Aspen,
There's no magic number as such in 2day's cut-throat gas mkt.
However, the beauty about this gig is the area covered by Artemis prospect as such. PBR-MEO can always recalibrate their seismic data, if A#1 comes up good post-drilling & then choose a location for future appraisal wells.
So to answer y'r question, a 20m+ net thk sand with 50% gas saturation & 17% porosity & high pressure should b good enough.
Note, Hess flogged its acreage to WPL after drilling most wells where they had 28-46m thk gas-bearing sands in 2008. Another example is Jansz, thin consistent sandy reservoir that lights up like a Xmas tree on the 3D-seis, coupled with a massive areal extent. No wonder Exxon have it as 18-20 TCF prospect.
Another example is WPL's Pluto-1, which had 111m net out of 225m gross thk sands & flowed 46 MMcfd frm a 10m section & 9.5 mmcfd frm a 28m tight sandy interval. Their next well, Pluto-2 had 63m gross sands.

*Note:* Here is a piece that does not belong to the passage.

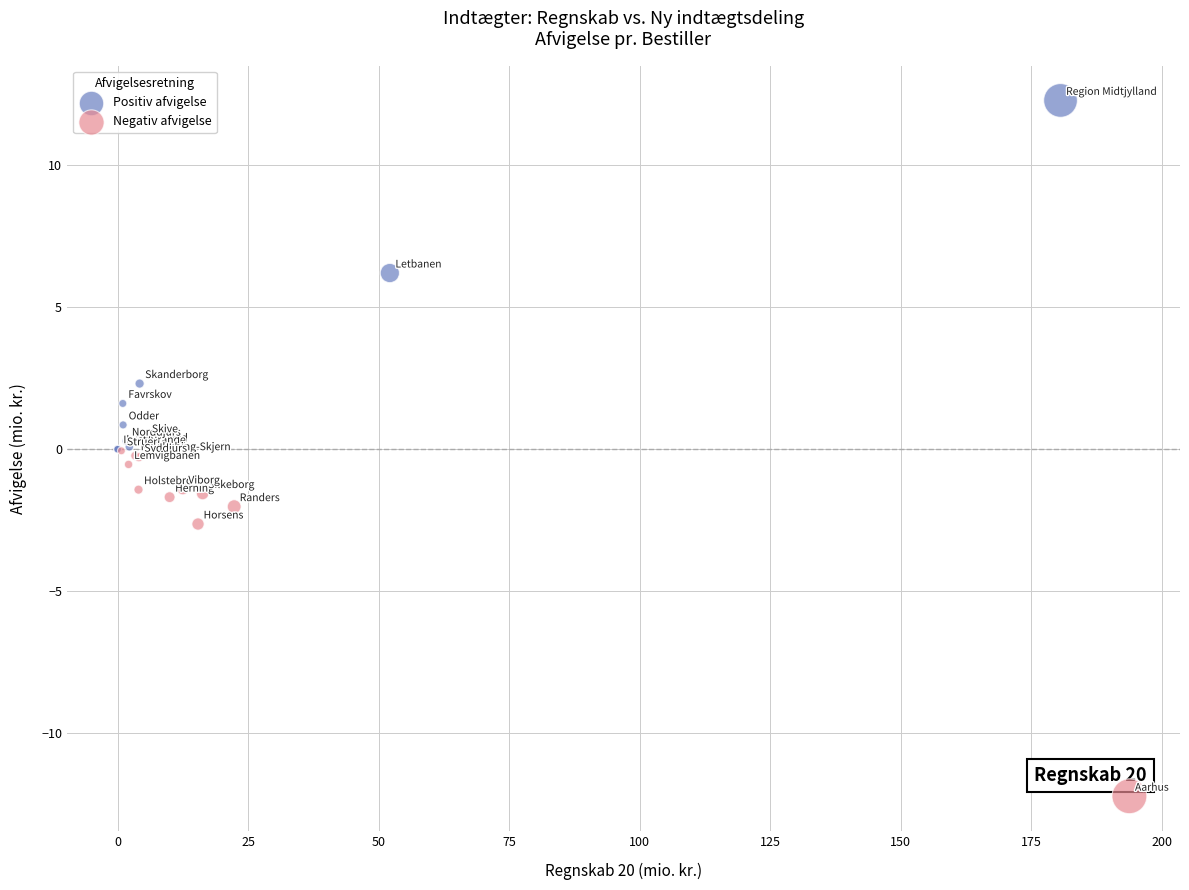

Which series reaches the minimum Y coordinate?

Negativ afvigelse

Doesn't mean the prospect is dud, it still ticks all boxes for an LNG project.
End of the day, all PBR wants is a decent clean sand which is pressurised, has HC's, has decent porosity/perm'b at A#1, then they should b on a winner (irrespective of any mechanical issues). That's why MDT (pressure) data is necessary amongst other key variables, of coure each well is different.